Du sang dans le soleil, Frank Lloyd (1945)

Œil pour œil

Du sang dans le soleil

Blood on the Sun

Note : 4 sur 5.

Titre original : Blood on the Sun

Année : 1945

Réalisation : Frank Lloyd

Avec : James Cagney ⋅ Sylvia Sidney

Le film est non seulement divertissant, mais pas inutile, car il permet de s’intéresser un peu plus à une époque assez méconnue en Europe : la première moitié du XXᵉ siècle au Japon, alors superpuissance nationaliste, militariste, expansionniste… On participe ici volontairement à entretenir le mythe du document supposé exposer le plan d’expansion planétaire du Premier Ministre nippon dans les années 20 : le Tanaka Memorial.

Dans un panneau au début du film, l’auteur présumé de ce document, le chef militaire et premier ministre Tanaka est présenté comme l’équivalent d’Hitler. Si le document existe bel et bien, il est aujourd’hui reconnu par les historiens comme étant un faux. L’intérêt, même si c’est un faux, c’est qu’il décrit bien les ambitions expansionnistes de certains militaires japonais.

James Cagney joue donc le directeur de la rédaction d’un journal à Tokyo. Il vient de révéler à ses lecteurs la possible existence d’une volonté expansionniste au niveau planétaire des autorités japonaises (notamment l’attaque des États-Unis). On ne sait pas bien comment il a eu ces informations. Peu importe, à partir de ce moment, les ennuis vont commencer pour lui, et la traque, la surveillance dont il va être la cible, ne fera qu’attiser son intérêt pour ce complot international. L’existence d’un document prouvant les intentions et le plan japonais arrive très vite, Cagney croit s’en saisir, les Japonais pensent qu’il l’a, en fait non, etc.

On est dans un mélange de film d’espionnage avec ses faux-culs aux longues oreilles derrière chaque porte (on a l’impression de voir Peter Lorre toutes les dix minutes), policier (enquête seul contre tous, police secrète…), le mélo (pour les beaux yeux et la voix douce de Sylvia Sidney). Pourtant, ça tient la route. C’est fichu comme un bon Hitchcock : le MacGuffin, l’accusation à tort, la fuite, la quête de la vérité, la femme manipulatrice, etc.

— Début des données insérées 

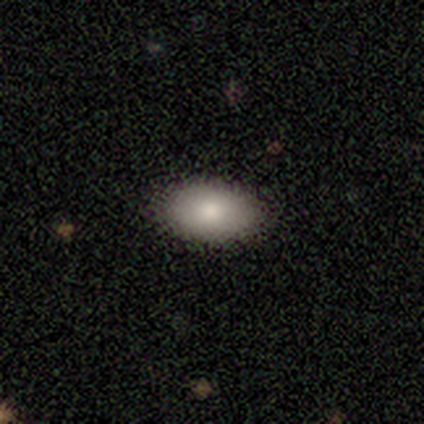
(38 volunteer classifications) Overall: smooth (87%). How rounded: in between (97%). Merging: none (92%).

On pourrait avoir des doutes sur les intentions d’un tel spectacle. On est en 1945, les films de propagandes sont nombreux. Celui-ci en est clairement un. Mais ce serait vraiment bouder son plaisir. Le lien avec les événements de l’époque est très clair. Alors que les faits du film se passent à la fin des années 20, on sent surtout à la fin la référence (montrée donc ici comme une prédiction) à l’agression japonaise de Pearl Harbor. À un chef de la police secrète venu le chasser jusqu’à l’ambassade des USA qui lui parlait de la culture du pardon des Occidentaux à l’égard de leurs ennemis, Cagney répond : « Pas sans avoir rendu la monnaie de la pièce ! ». Le film s’arrête là-dessus. Le message est clair. Hiroshima, ce n’est rien d’autre que (notre) réponse à Pearl Harbor. Violent.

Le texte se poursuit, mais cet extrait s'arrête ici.